Background— Cardiac hypertrophy is an independent risk factor for cardiovascular morbidity and mortality in men and in women. Epidemiological studies indicate that estrogen replacement therapy is cardioprotective; the mechanisms involved in this process, however, are poorly understood. We therefore studied the effect of 17β-estradiol (E₂) on the development of pressure-overload hypertrophy.

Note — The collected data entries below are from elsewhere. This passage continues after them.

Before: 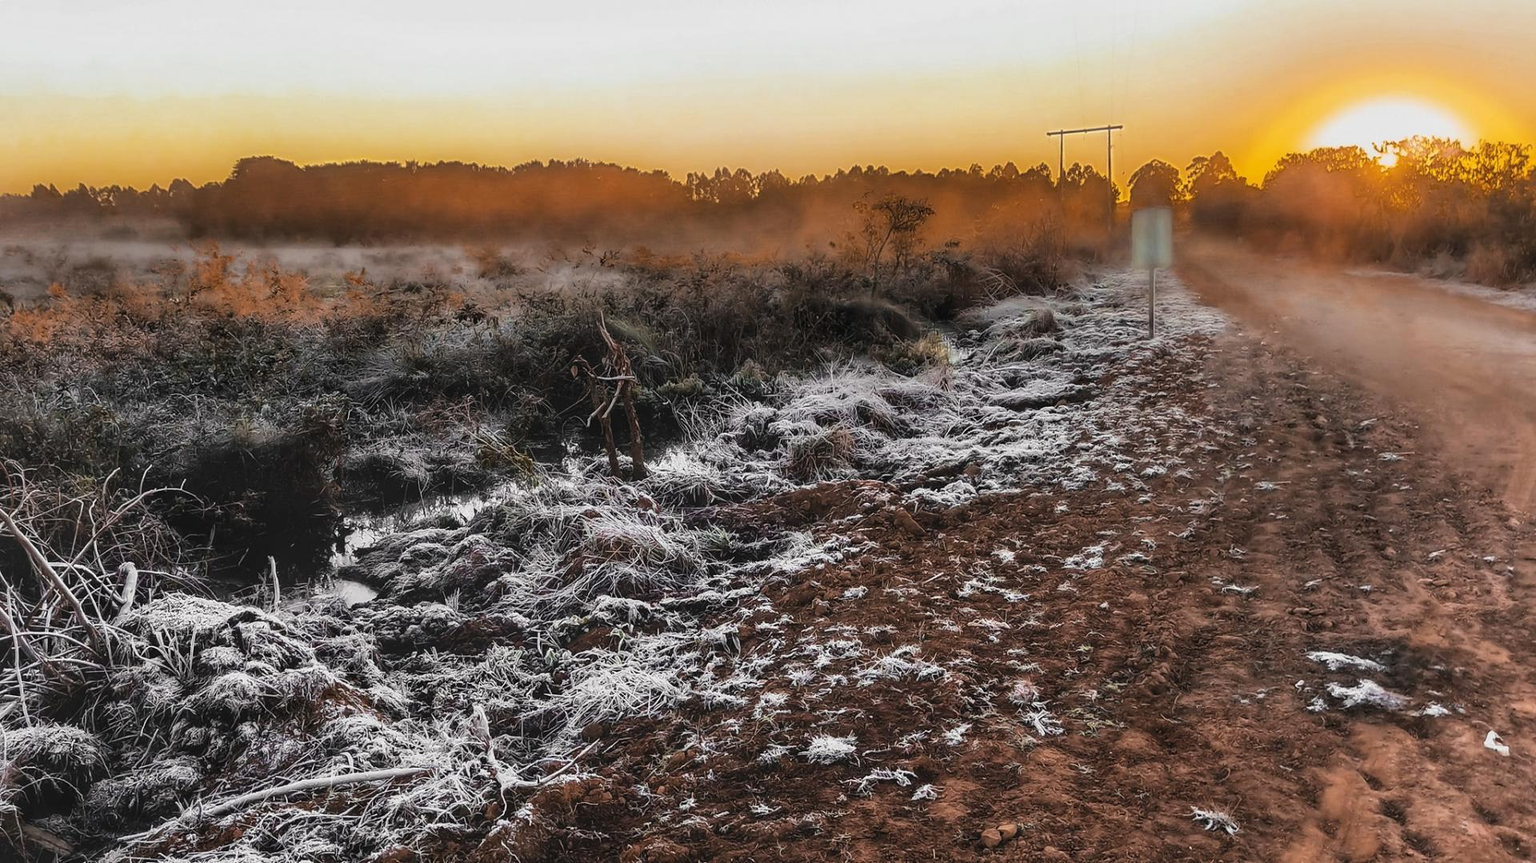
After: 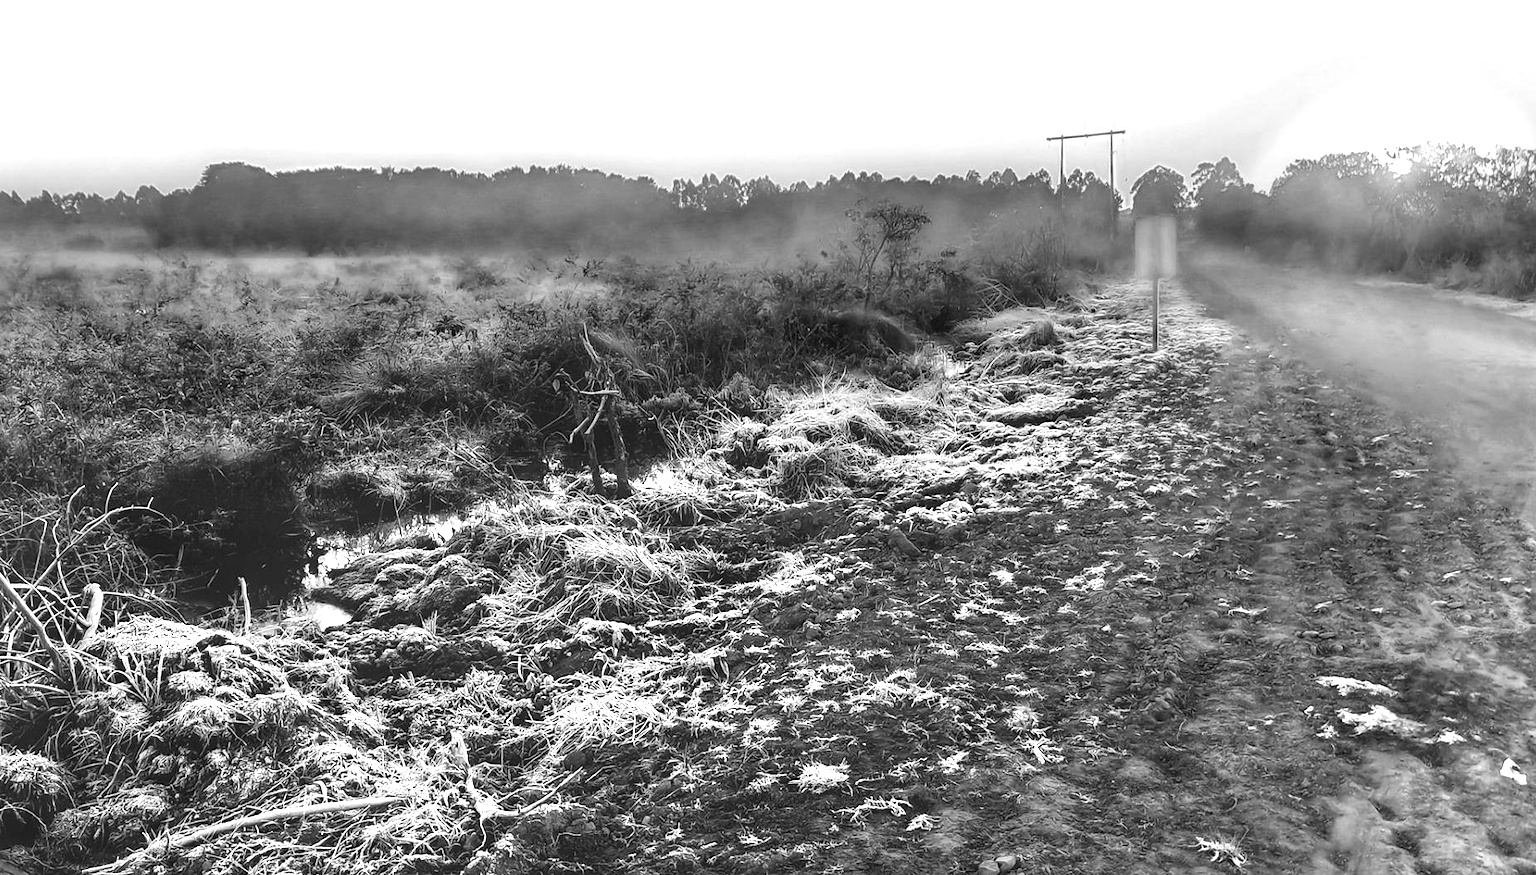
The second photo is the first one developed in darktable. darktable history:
exposure: exposure 1 EV, compensate highlight preservation false
monochrome: on, module defaults
crop and rotate: left 2.536%, right 1.107%, bottom 2.246%
color balance rgb: perceptual saturation grading › global saturation 35%, perceptual saturation grading › highlights -25%, perceptual saturation grading › shadows 25%, global vibrance 10%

Methods and Results— Ovariectomized mice receiving E₂ or placebo underwent transverse aortic constriction (TAC) or sham operation. TAC led to a significant increase in ventricular mass compared with sham operation. E₂ treatment reduced cardiac hypertrophy by 31% and 26% compared with placebo 4 and 8 weeks after TAC, whereas it had no effect on the degree of pressure overload, as determined by hemodynamic measurements. Furthermore, E₂ blocked the increased phosphorylation of p38-mitogen-activated protein kinase (MAPK) observed in the placebo-treated animals with TAC. No differences were observed in the phosphorylation of extracellular signal-regulated kinase (ERK) 1/2 and c-Jun N-terminal kinase (JNK) 1/2 between the groups. E₂ had no effect on the expression of angiotensin-converting enzyme (ACE) or the angiotensin II type 1 receptor. Ventricular atrial natriuretic peptide (ANP) expression was detected only in the animals with TAC. Compared with placebo, E₂ treatment led to an increased expression of ANP in animals with pressure overload.

Conclusions— Here, we show that E₂ attenuates the hypertrophic response to pressure overload in mice. This observation demonstrates that hormone replacement therapy with E₂ has direct effects on the heart and may be beneficial in the treatment of postmenopausal women to reduce cardiac hypertrophy.